→ **Document section**
Diary of a busy practitioner, juggling work and family somewhere in England
I have a new love interest. I was worried that his wife would read this blog but I’ve done some detective work and believe she is not currently practising. I mean, my husband will read this blog but there is a possibility, once he has proved himself, that this person will go alongside Bruce Springsteen and our tree surgeon on the list of people he would completely understand me leaving him for. In fact, my husband’s new, longer, post-lockdown hair is shaping up rather like this man’s so there is clearly some early adoration from him.
It is interesting really, as a number of points really do go against him. He is not Jess Phillips, for a start, and for me that is a huge negative. Apparently he played the recorder to a reasonable standard - if such a thing is possible - as a child. From some angles he looks like Lee from Gogglebox. Worst of all, my dad might actually like him.
Of course I am talking about 'top QC' (as he shall forever be known) Keir Starmer. In a world of populism and pandemic, he is sensible, and thorough, and prepared. Rarely smiling unless absolutely necessary, he is, essentially, Mark Darcy. In fact, I heard Helen Fielding say that she knew him back then.

→ **Questions on the material**
#1 Could you copy out the blog post from "Of course I" up to and including "him back then." word for word?
#2 How would the blog post go on after its final sentence? Write the next part.

→ **Extracted material**
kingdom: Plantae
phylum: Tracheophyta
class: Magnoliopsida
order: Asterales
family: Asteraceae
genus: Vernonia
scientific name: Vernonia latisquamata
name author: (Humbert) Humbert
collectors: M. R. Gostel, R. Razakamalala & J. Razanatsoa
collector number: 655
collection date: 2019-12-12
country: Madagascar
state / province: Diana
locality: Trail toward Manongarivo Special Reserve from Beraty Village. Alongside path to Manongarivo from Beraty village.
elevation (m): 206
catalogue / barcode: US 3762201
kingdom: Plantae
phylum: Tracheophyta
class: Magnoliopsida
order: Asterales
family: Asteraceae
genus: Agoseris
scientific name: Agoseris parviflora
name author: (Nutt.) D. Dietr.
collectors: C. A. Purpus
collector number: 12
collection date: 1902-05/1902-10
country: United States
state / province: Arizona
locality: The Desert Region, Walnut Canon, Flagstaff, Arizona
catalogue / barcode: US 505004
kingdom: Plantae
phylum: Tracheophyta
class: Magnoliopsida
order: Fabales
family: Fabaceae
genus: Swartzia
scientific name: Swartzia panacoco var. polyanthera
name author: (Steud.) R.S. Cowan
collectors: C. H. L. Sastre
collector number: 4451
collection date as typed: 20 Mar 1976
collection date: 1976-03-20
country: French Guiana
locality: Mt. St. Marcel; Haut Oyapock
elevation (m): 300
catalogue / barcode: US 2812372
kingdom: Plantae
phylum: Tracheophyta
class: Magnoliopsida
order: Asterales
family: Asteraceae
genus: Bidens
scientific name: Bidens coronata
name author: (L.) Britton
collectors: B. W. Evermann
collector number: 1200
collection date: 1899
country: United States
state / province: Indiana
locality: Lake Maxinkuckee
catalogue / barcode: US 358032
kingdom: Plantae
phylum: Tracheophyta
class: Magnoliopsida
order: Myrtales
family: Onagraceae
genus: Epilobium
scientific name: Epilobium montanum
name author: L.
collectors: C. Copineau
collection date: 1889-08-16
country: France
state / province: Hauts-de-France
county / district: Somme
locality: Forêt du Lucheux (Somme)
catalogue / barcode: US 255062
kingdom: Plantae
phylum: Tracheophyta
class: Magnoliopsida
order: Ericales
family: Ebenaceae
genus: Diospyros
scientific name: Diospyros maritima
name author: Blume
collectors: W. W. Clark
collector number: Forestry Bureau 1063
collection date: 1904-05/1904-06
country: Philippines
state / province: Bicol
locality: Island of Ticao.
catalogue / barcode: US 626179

→ **Written answers**
#1
Of course I am talking about 'top QC' (as he shall forever be known) Keir Starmer. In a world of populism and pandemic, he is sensible, and thorough, and prepared. Rarely smiling unless absolutely necessary, he is, essentially, Mark Darcy. In fact, I heard Helen Fielding say that she knew him back then.

#2
Not knowing how things would end for him, my mum used to say that Tony Blair sort of looked all right on a world stage. You know, compared to, say, Theresa May. I still feel a little bit queasy and embarrassed - mentally scarred perhaps - when I see a field of wheat. If Keir Starmer was asked what was the naughtiest thing he ever did, it would no doubt be humble and heroic in equal measure. 'When I was representing a man on death row in the Carribean', he might say, 'a fight broke out between prisoners and prison guards and I stepped in. I had to loosen my tie and throw a few punches but then I used my ADR skills to enable them to all talk through their issues. I then went to a beach bar and let the beautiful barmaid tend to my wounds, if you know what I mean'. You certainly won’t see him hanging from a zip wire. The only other leader who makes me feel this safe and warm inside is Gareth Southgate, and we aren’t hearing much from him at the moment.
We have all now seen his advocacy skills in action in PMQs, and thank goodness in these terrible times we now have someone prepared, technical and thorough not only showing us what an opposition is but what a leader looks like.
Not only has he defended prisoners on death row pro bono, he acted for the McLibel Two, and various stories of his kindness to junior colleagues have been publicised since his leadership began.
When a Sunday newspaper tried to smear his name recently, all they could come up with was the fact that he had inherited half of a relatively modest house from his parents, with some land attached on which his mother kept rescued donkeys. As someone who, in the last 15 years, has drafted more wills with legacies to the Donkey Sanctuary than any other charity, I can say with some confidence that this 'land owning' - a truly terrible blot on his character- is not going to lose him any votes.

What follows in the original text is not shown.